▸ **The task**:
Rewrite the text lines of all the items below, replacing every "Venue" with "Ground" and keeping everything else unchanged. Leave the pictures out of your answer.
=====
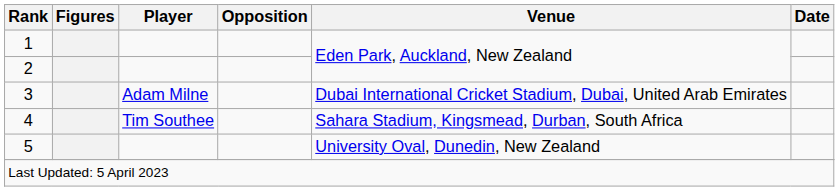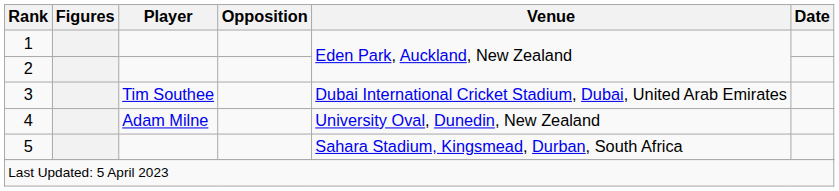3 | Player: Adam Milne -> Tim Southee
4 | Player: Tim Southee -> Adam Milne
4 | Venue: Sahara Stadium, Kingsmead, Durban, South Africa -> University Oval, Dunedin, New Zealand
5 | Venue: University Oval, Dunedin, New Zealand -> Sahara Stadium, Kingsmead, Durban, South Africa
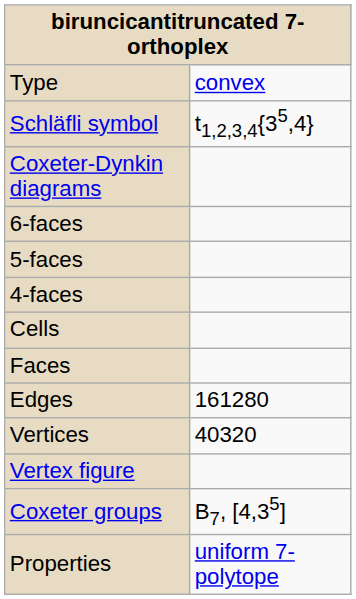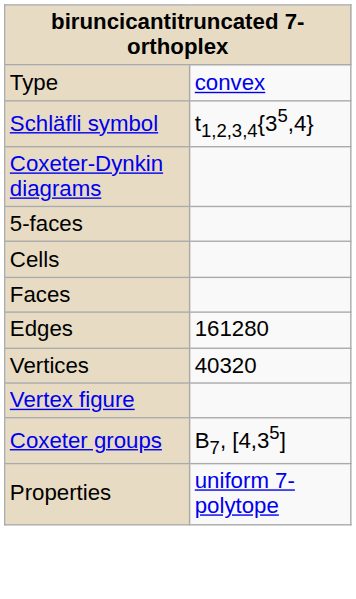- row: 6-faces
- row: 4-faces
=====
▸ **Full answer**:
3 | Player: Adam Milne -> Tim Southee
4 | Player: Tim Southee -> Adam Milne
4 | Ground: Sahara Stadium, Kingsmead, Durban, South Africa -> University Oval, Dunedin, New Zealand
5 | Ground: University Oval, Dunedin, New Zealand -> Sahara Stadium, Kingsmead, Durban, South Africa
- row: 6-faces
- row: 4-faces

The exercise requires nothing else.